Many of my generation of authors had reason to love him, for he was a human and kindly critic. His writing however, was really dreadful. It was of him that the story was told that an author handed one of his letters to a chemist for a test. The chemist retired for a time and then returned with a bottle and demanded half a crown. Better luck attended the man who received an illegible letter from a railway director. He used it as a free pass upon the line. Payn used to joke about his own writing, but it was a very real trouble when one could not make out whether he had accepted or rejected one’s story. There was one letter in which I could only read the words “infringement of copyright.” He was very funny when he described the work of the robust younger school. “I have received a story from ——” he said, “5,000 words, mostly damns.”

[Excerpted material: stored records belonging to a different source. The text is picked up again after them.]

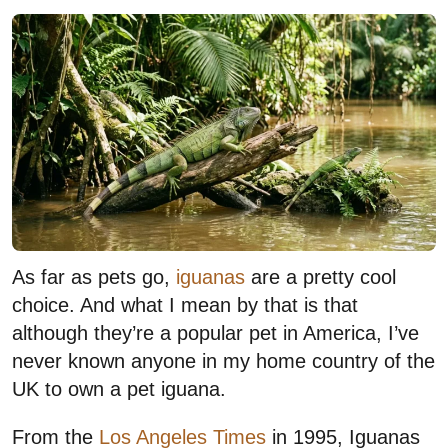
As far as pets go,
iguanas
are a pretty cool
choice. And what I mean by that is that
although they’re a popular pet in America, I’ve
never known anyone in my home country of the
UK to own a pet iguana.
From the
Los Angeles Times
in 1995, Iguanas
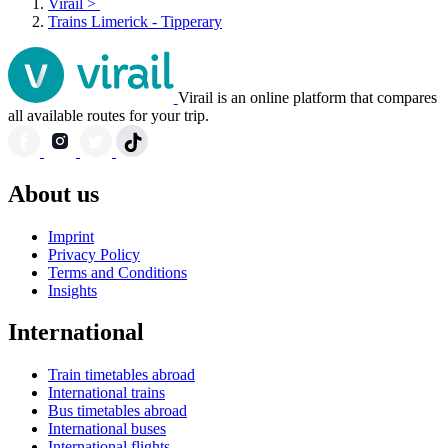
Virail
>
Trains Limerick - Tipperary
Virail is an online platform that compares
all available routes for your trip.
About us
Imprint
Privacy Policy
Terms and Conditions
Insights
International
Train timetables abroad
International trains
Bus timetables abroad
International buses
International flights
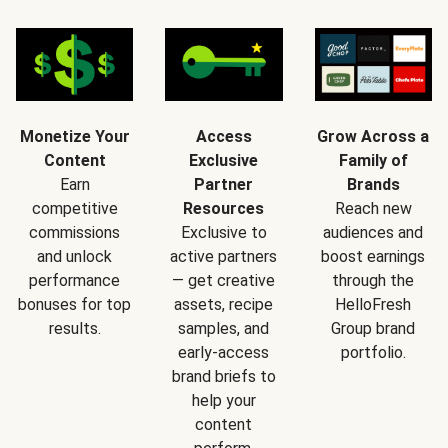
Monetize Your
Access
Grow Across a
Content
Exclusive
Family of
Earn
Partner
Brands
competitive
Resources
Reach new
commissions
Exclusive to
audiences and
and unlock
active partners
boost earnings
performance
— get creative
through the
bonuses for top
assets, recipe
HelloFresh
results.
samples, and
Group brand
early-access
portfolio.
brand briefs to
help your
content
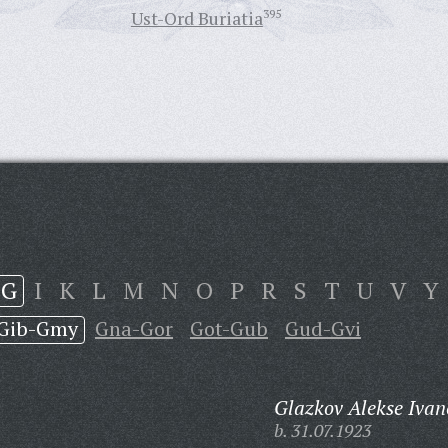
Ust-Ord Buriatia
395
G
I
K
L
M
N
O
P
R
S
T
U
V
Y
Gib-Gmy
Gna-Gor
Got-Gub
Gud-Gvi
Glazkov Alekse Ivan
b. 31.07.1923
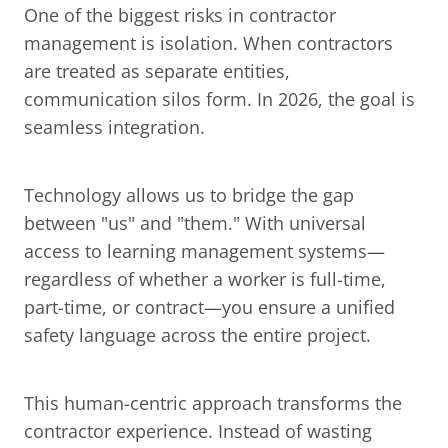
One of the biggest risks in contractor 
management is isolation. When contractors 
are treated as separate entities, 
communication silos form. In 2026, the goal is 
seamless integration.
Technology allows us to bridge the gap 
between "us" and "them." With universal 
access to learning management systems—
regardless of whether a worker is full-time, 
part-time, or contract—you ensure a unified 
safety language across the entire project.
This human-centric approach transforms the 
contractor experience. Instead of wasting 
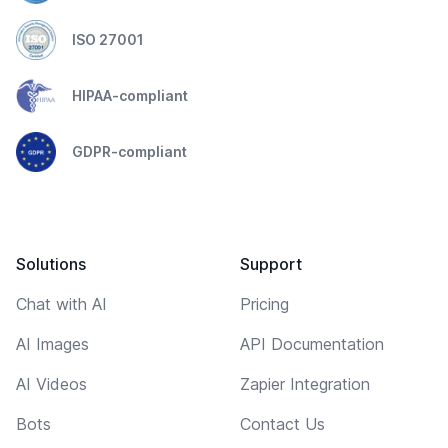
ISO 27001
HIPAA-compliant
GDPR-compliant
Solutions
Support
Chat with AI
Pricing
AI Images
API Documentation
AI Videos
Zapier Integration
Bots
Contact Us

I knew Sir Henry Thompson, the famous surgeon, very well, and was frequently honoured by an invitation to his famous octave dinners, at which eight carefully chosen male guests were always the company. They always seemed to me to be the most wonderful exhibitions of unselfishness, for Thompson was not allowed any alcohol, or anything save the most simple viands. Possibly, however, like Meredith and the bottle of burgundy, he enjoyed some reflex pleasure from the enjoyment of others. He had been a wonderful viveur and judge of what was what, and I fear that I disappointed him, for I was much more interested in the conversation than the food, and it used to annoy me when some argument was interrupted in order to tell us that it was not ordinary ham but a Westphalian wild boar that we were eating and that it had been boiled in wine for precisely the right time prescribed by the best authorities. But it was part of his wonderful unselfish hospitality to make his guests realize exactly what it was that was set before them. I have never heard more interesting talk than at these male gatherings, for it is notorious that though ladies greatly improve the appearance of a feast they usually detract from the quality of the talk. Few men are ever absolutely natural when there are women in the room.
There was one special dinner, I fancy it was the hundredth of the series, which was particularly interesting as the Prince of Wales, now George V, was one of the eight, and gave us a most interesting account of the voyage round the world from which he had just returned. Of the rest of the company I can only recall Sir Henry Stanley, the traveller, and Sir Crichton Browne. Twenty years later I met the King when he visited a trade exhibition, and I attended as one of the directors of Tuck’s famous postcard firm. He at once said: “Why, I have not seen you since that pleasant dinner when you sat next to me at Sir Henry Thompson’s.” It seemed to me to be a remarkable example of the royal gift of memory.